Input for this task START

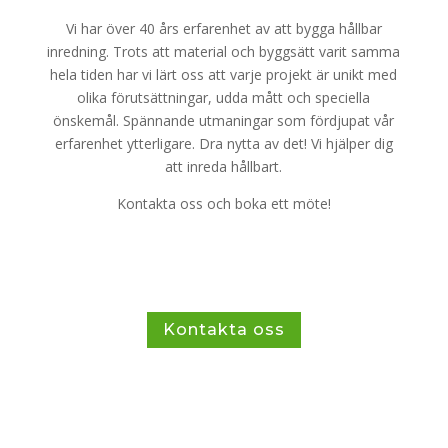
Vi har över 40 års erfarenhet av att bygga hållbar
inredning. Trots att material och byggsätt varit samma
hela tiden har vi lärt oss att varje projekt är unikt med
olika förutsättningar, udda mått och speciella
önskemål. Spännande utmaningar som fördjupat vår
erfarenhet ytterligare. Dra nytta av det! Vi hjälper dig
att inreda hållbart.
Kontakta oss och boka ett möte!
Kontakta oss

Input for this task END

Your task: Each line from the one with "att inreda hållbart." through the end of the entries above must be set down exactly, both end lines included, and no other line may appear.

Written answer:
att inreda hållbart.
Kontakta oss och boka ett möte!
Kontakta oss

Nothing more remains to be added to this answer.